Lucas launched himself at the one stalking his sister – the one in the suit – his blade hacking through the stone hard flesh of the Original’s shoulder. The Original paused, glanced over his shoulder at the tear in his suit and then, with a furious bellow, swung his fist at Lucas.

Lucas darted out of range, but the thing was on him instantly – a blur, teeth sharp as hypodermic needles smashing and gnashing in his face, driving him backwards. Lucas stumbled and the thing launched himself at him - a tonne weight, as heavy as a marble statue crashing down on top of him. In the split second before he was crushed beneath it, Lucas rolled, drawing his blade in a wide arc above him, feeling it slide through flesh.

The thing paused for just a moment, a hand pressed to its neck, buying Lucas enough time to scoot backwards out of reach. But then it was on him again, stalking towards him across the lawn. Lucas kicked his way backwards, willing himself to time things right. He would have only one shot.

The thing stopped, looming over him and Lucas forced himself to hold steady, to not panic. But then the thing suddenly pitched forward and a waterfall of cold blood cascaded over Lucas, drenching him from head to toe.

He was on his feet in the next instant, gripping the hilt of his blade in both hands, ignoring the blood dripping into his eyes and mouth. He spun and with one blow slashed his knife across the Original’s throat.

The severed head rolled halfway across the lawn even as the body sagged in a heap to the ground.

Lucas leapt over the body and started sprinting towards Flic. His brain registered that someone else was fighting alongside her at just the same moment that he saw a flash of pink flying at him.

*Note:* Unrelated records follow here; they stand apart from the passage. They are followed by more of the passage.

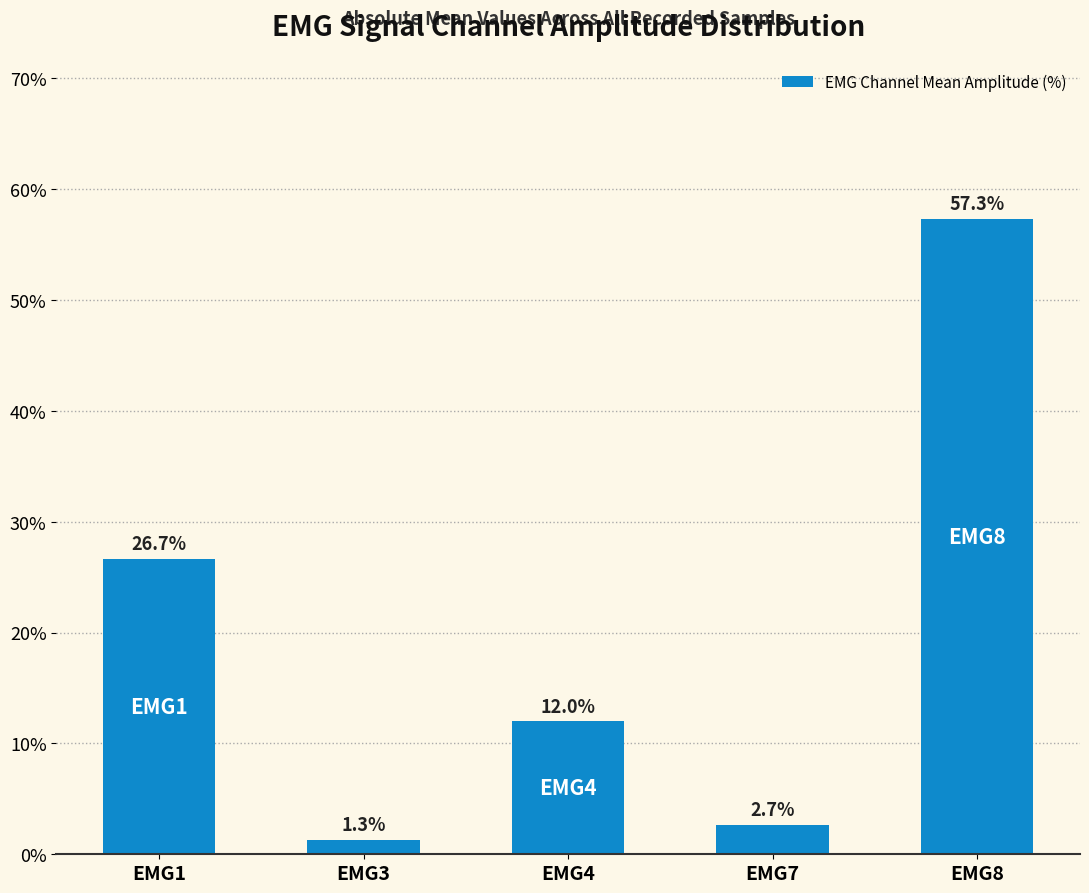

Reading left to right, transcribe all the data shown in this chart.

EMG1=26.7	EMG3=1.3	EMG4=12.0	EMG7=2.7	EMG8=57.3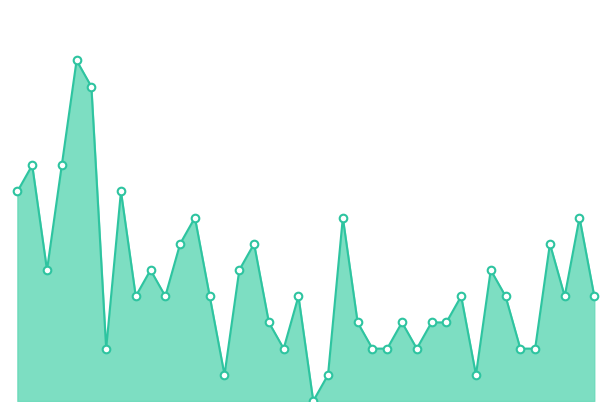

Is this an area chart (filled region under the line)?

Yes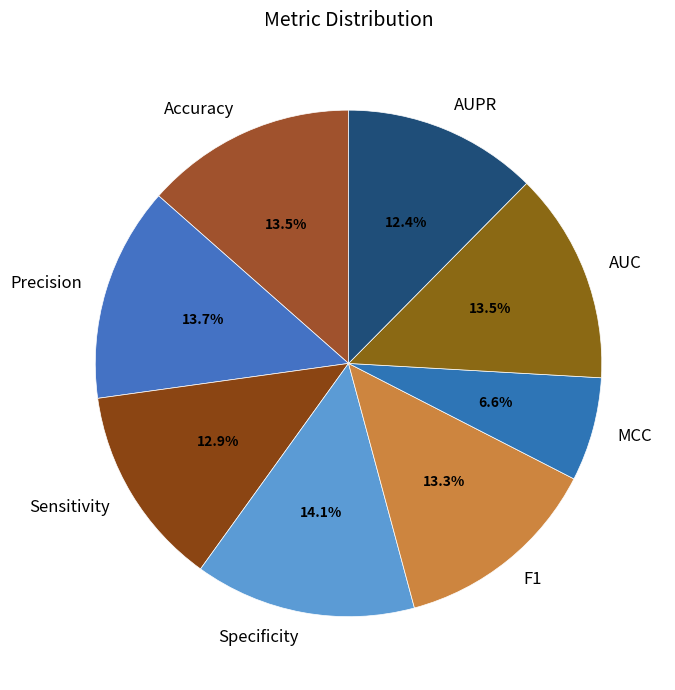

Combined, what portion of the pie is Sensitivity and Precision?

26.6%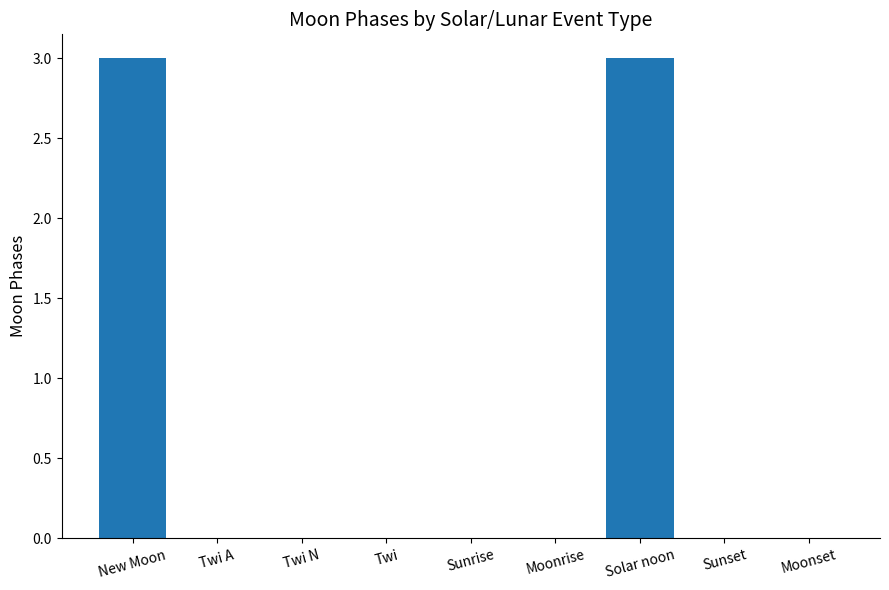

How many distinct data groups are displayed?

1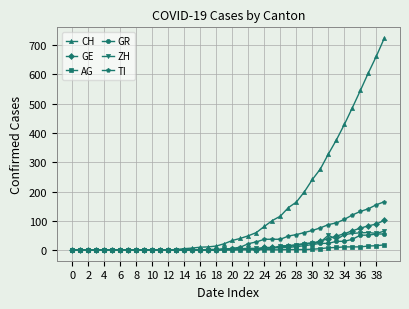

What is the value of the AG point at the 26th from the left?

1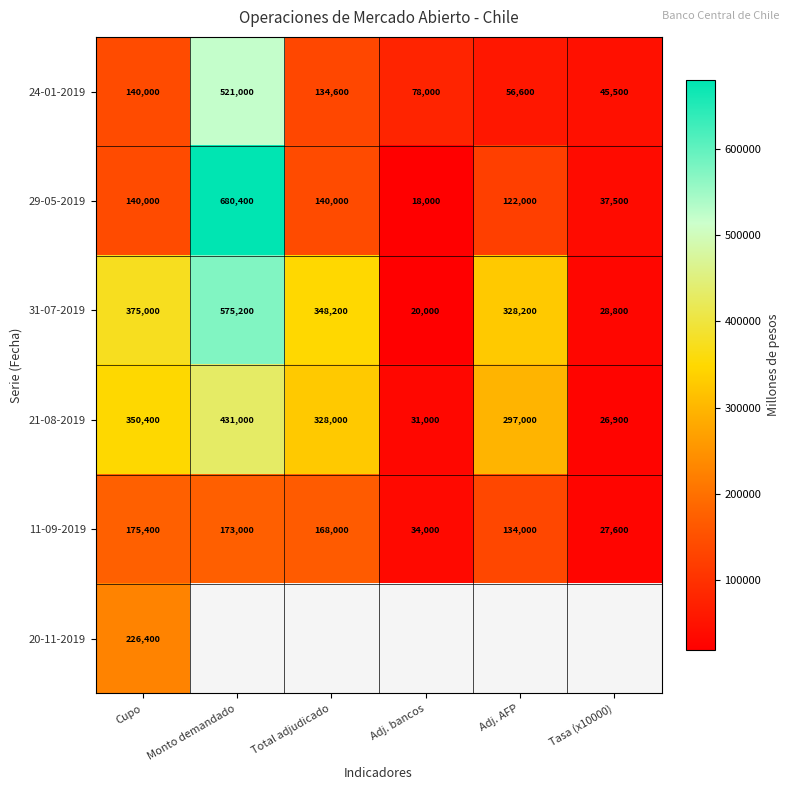

At which category does the chart reach its peak across all series?

Monto demandado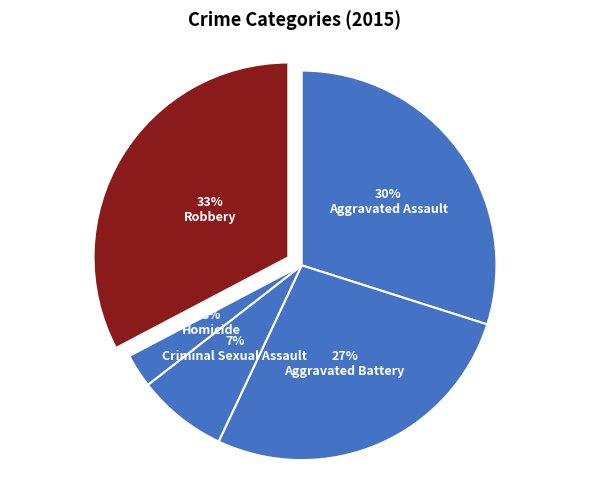

To the nearest percent, what percentage of the pie is Criminal Sexual Assault?

7%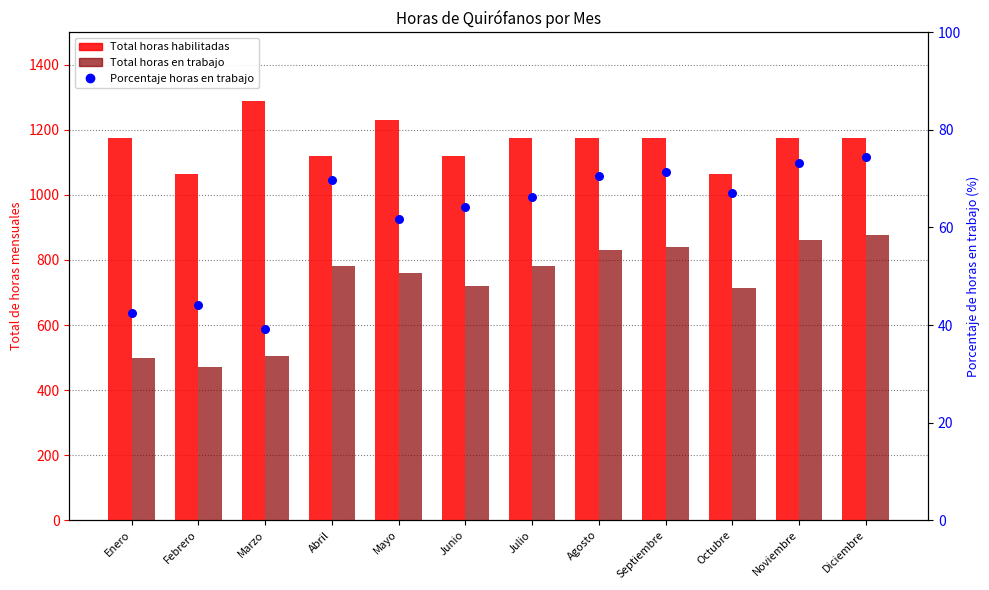

What are all the series names shown in the legend?

Total horas habilitadas, Total horas en trabajo, Porcentaje horas en trabajo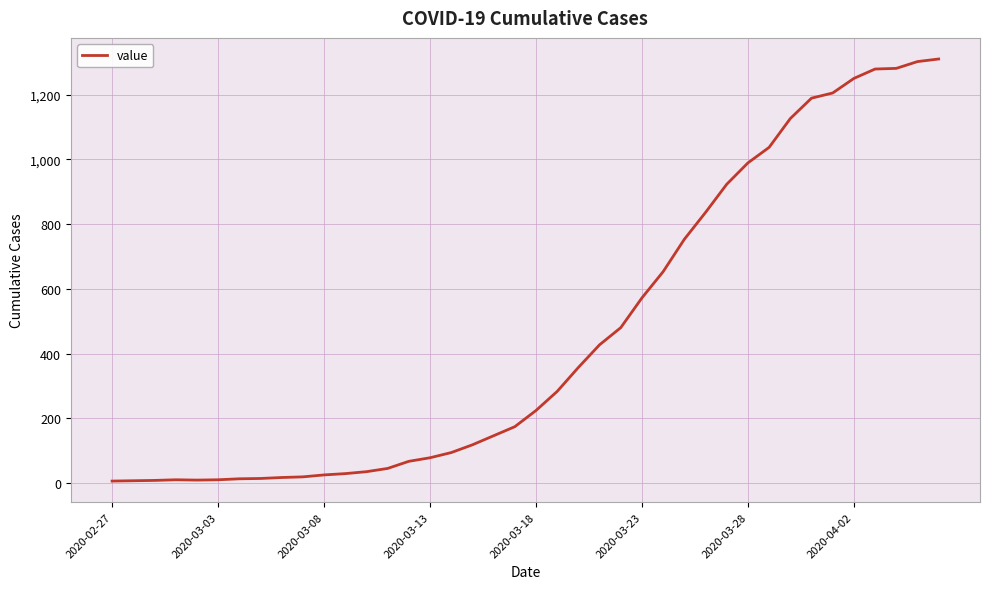

What is the greatest value displayed?

1310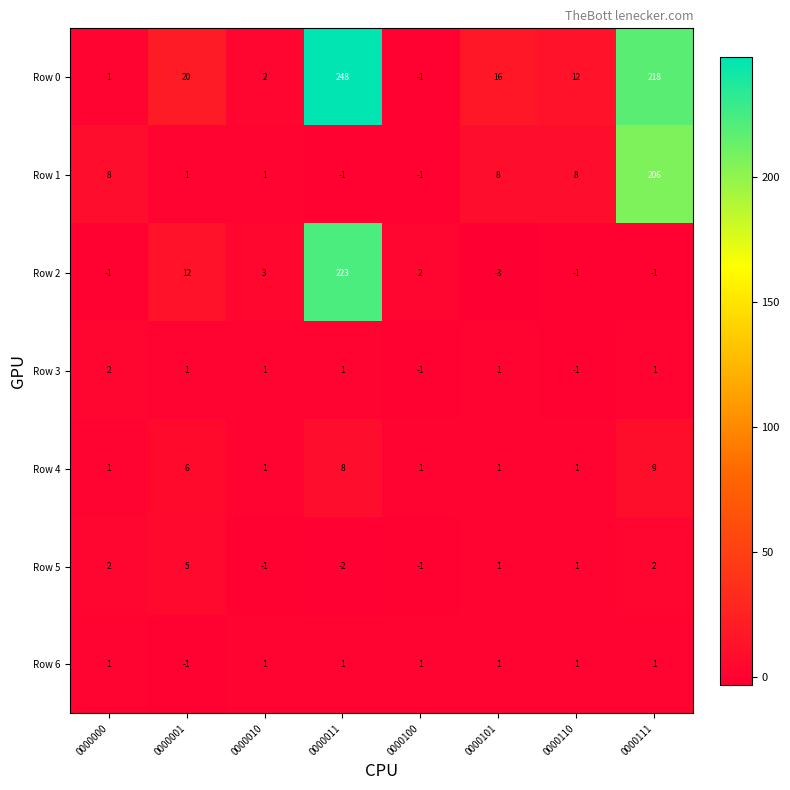

Is it true that Row 5 equals -1 at 0000010?

True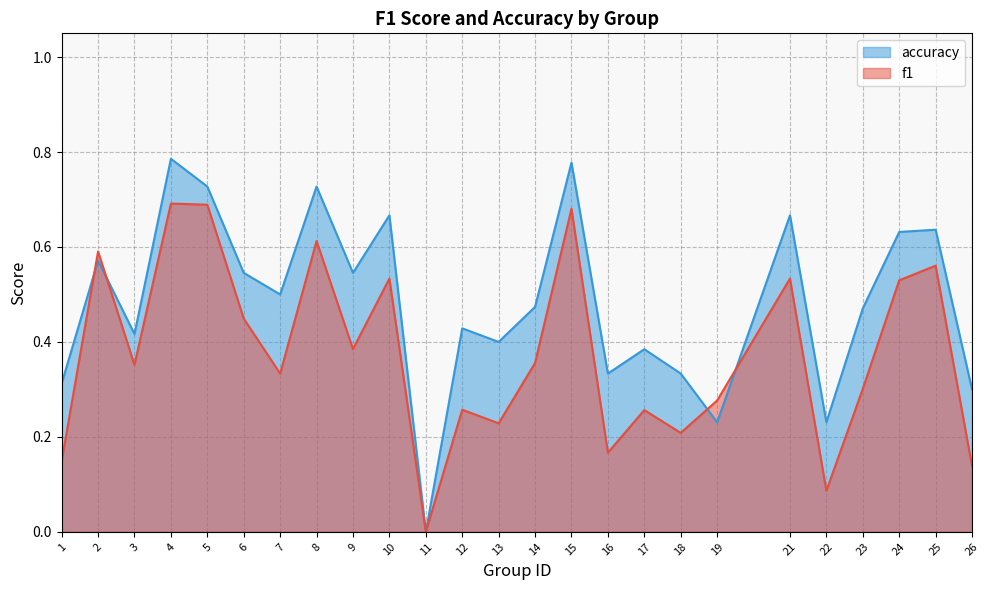

Between 16 and 14, which is larger?

14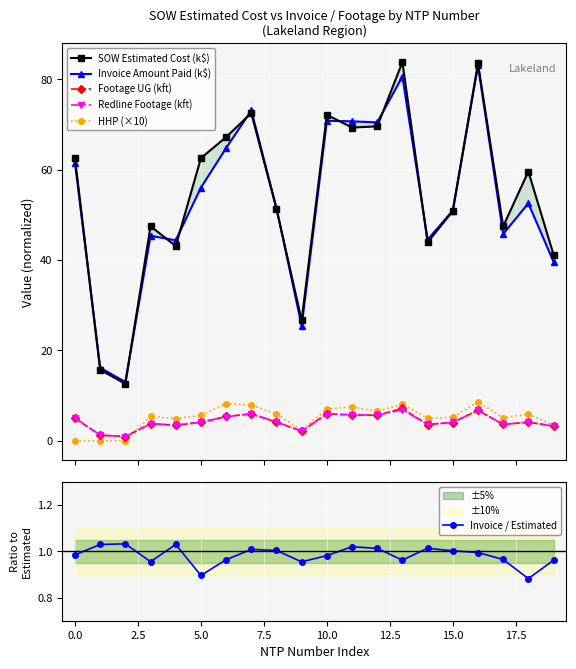

True or false: Footage UG (kft) has more than 0 interior local peaks.

True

The one in shorts came at him from nowhere – blindsiding him. Lucas barely managed to somersault out of the way before she was on him again, snarling and panting. The two of them circled each other warily, her gaze falling to his blood-slicked blade then to the body of her friend lying headless on the lawn. She showed barely a trace of emotion. She didn’t look much older than twenty, though Lucas knew he shouldn’t let that fool him. She had a good thousand years on him.

There was only one way to play this, Lucas thought. He stopped circling and tilted his head to the side, exposing the length of his neck, feeling his pulse jerking frantically beneath the skin.

It worked. The Original’s focus snapped straight to his neck. Her lips parted, her gaze clouded over and she lunged, coming at him with the speed of a freight train. Lucas waited until the split second before she was on him before he brought his hand up, holding the blade in his fist like a dagger. She hurled herself onto him. Lucas staggered backwards under her weight, feeling his blade pierce the granite-hard surface of her skin before sliding slick and smooth into her heart.

She gave out a small gasp of surprise, and then looked down at the hilt of the knife embedded in her chest. She collapsed to the ground, her hands tugging at the blade, trying to pull it free. Lucas drove his boot into her chest, pinning her to the ground and yanked the blade out. With his spare hand he reached for the paraffin in his bag, pulling off the lid with his teeth and dousing the girl even as she struggled beneath his boot. She spluttered and screamed as he sprayed the rest of the contents across the lawn, tossing the bottle towards the body of the other Original.

Then he took off, running, throwing his lighter over his shoulder and watching the blue flame ripple out with a whoosh, igniting the girl in a ball of shrieking flame, before snaking across the grass, sending great black clouds of smoke into the air.

Lucas dodged the wall of flame and dived towards Flic.